— Могу вернуть, если хочешь!
И тут же уточняет:
— Туда!
Я не могу не улыбаться. Эта улыбка раздирает меня на части, будучи непотопляемой:
— Ансель… — тяну, стараясь выиграть время, — я не уверена, что у меня вообще есть какое-либо мнение на этот счёт. И я бы, возможно, его составила, если бы ты поделился ощущениями… потому и спросила «почему снял?», но ты ответил вопросом на вопрос, так что…
— Надоело. Просто надоело быть клоуном. А если тебя интересует, ценили ли девушки мой интимный пирсинг — то да, ценили. И я готов вернуть его, но только для тебя! — скалится.
— Что именно там было?
— Шарик.
— Шарик?
— Да, дамам он очень нравился. А мне нравилось нравится дамам.
— Разонравилось?
— Почему?
— Ну, ты же его снял…
— Да просто приоритеты сместились, — пожимает плечами.

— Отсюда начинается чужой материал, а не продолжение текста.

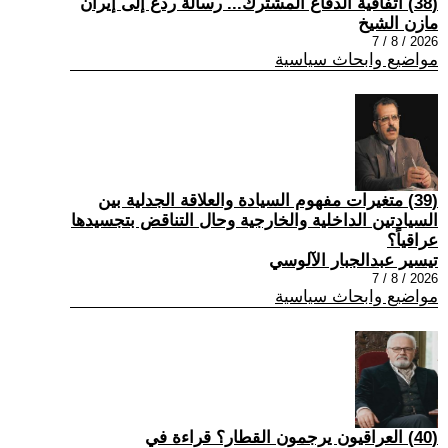
(38) اتفاقية الدفاع المشترك... رسالة ردع إلى إيران
مازن الشيخ
2026 / 8 / 7
مواضيع وابحاث سياسية
(39) متغيرات مفهوم السيادة والعلاقة الجدلية بين
السيادتين الداخلية والخارجية وحال التناقض بتجسيدها
عراقياً؟
تيسير عبدالجبار الآلوسي
2026 / 8 / 7
مواضيع وابحاث سياسية
(40) العراقيون يرجمون القطار؟ قراءة في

А я спешу увести беседу в другое русло:
— Эта надпись у тебя на груди, на каком она языке?
— На моём собственном.
— Да ладно!
— Нет, серьёзно. Мы с братом в детстве придумали свой язык, чтобы общаться в случае попадания в плен или там, если вдруг инопланетные расы нас поработят, и при этом будут владеть всеми языками Земли. В этом случае, — тут он вытягивает свою очерченную мышцами руку, — мы смогли бы возглавить сопротивление и сэкономить время на разработке нового языка.
Я с трудом давлю улыбку, но она, упёртая, всё равно просачивается. Наверное, через глаза.
— И не думай смеяться! Ты же не можешь отрицать серьёзность… да и дельность такого плана на случай предстоящей угрозы! Кто-то же должен был подумать о будущем человечества!
— Ладно. Окей. И как она переводится, эта надпись?
Ансель обращает свой взор на собственную грудь, затем, медленно ведя линию от одного плеча к другому, читает:
— «Ценность жизни не в том, какое количество вдохов ты сделал, а в том, сколько раз у тебя перехватило дыхание».
Если до этого момента молодой любовник воспринимался мною как, скорее, конфетка в ярком фантике, которую мне волею случая довелось попробовать, то после он просочился в душу. Такие вещи не происходят на пустом месте. Ничто не случается просто так.
Аномально тёплый и солнечный в этом году апрель позволил нам самозабвенно окунуться в лето. Мы всё ещё мало друг друга знаем, эта дистанция, невозможность предвидеть или предсказать следующий шаг заставляет обоих одновременно и быть в напряжении, и предвкушать сближение.
В эти два дня в моей голове пятна. Если жизнь — чёрно-белое фото, то теперь на нём появились засвеченные фрагменты, большие и маленькие. Это моменты, которые я проживаю сегодня, сейчас, не имея памяти и опыта, веса десятков прожитых лет. Я вижу внушительность и очарование покрытых тёмно-изумрудной хвоей гор, пузырьки игристого вина в бокале, вручённом мне Анселем, слушаю наши беседы, чувствую близость. Но главное, я ощущаю магию интимности, не имеющей ничего общего с сексом.